- [EXERCISE DETAILS]:
Give a single number in reply. It is the count of lines below that contain the string "than".

=== DATASET EXCERPTS ===

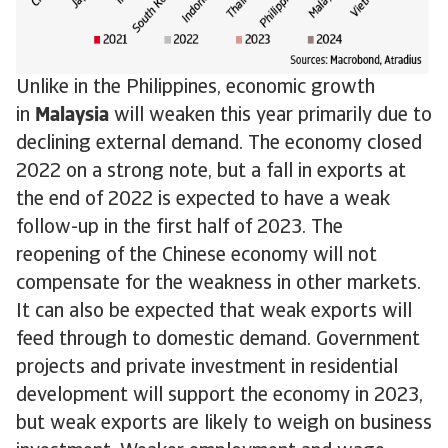
Unlike in the Philippines, economic growth
in
Malaysia
will weaken this year primarily due to
declining external demand. The economy closed
2022 on a strong note, but a fall in exports at
the end of 2022 is expected to have a weak
follow-up in the first half of 2023. The
reopening of the Chinese economy will not
compensate for the weakness in other markets.
It can also be expected that weak exports will
feed through to domestic demand. Government
projects and private investment in residential
development will support the economy in 2023,
but weak exports are likely to weigh on business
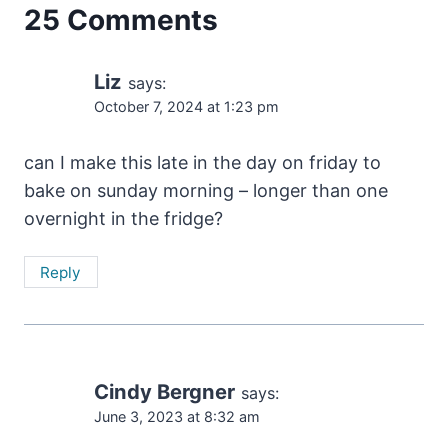
25 Comments
Liz
says:
October 7, 2024 at 1:23 pm
can I make this late in the day on friday to
bake on sunday morning – longer than one
overnight in the fridge?
Reply
Cindy Bergner
says:
June 3, 2023 at 8:32 am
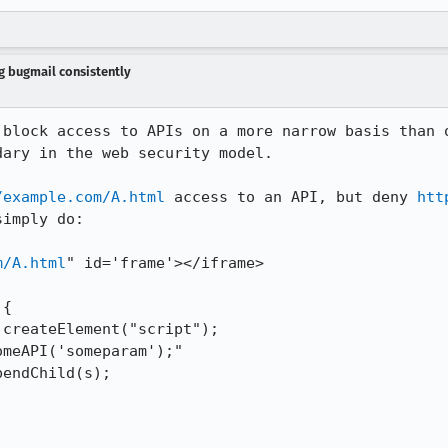
ng bugmail consistently
 block access to APIs on a more narrow basis than o
ary in the web security model.

/example.com/A.html
 access to an API, but deny 
htt
imply do:

m/A.html
" id='frame'></iframe>

{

===

- [ANSWER SECTION]:
2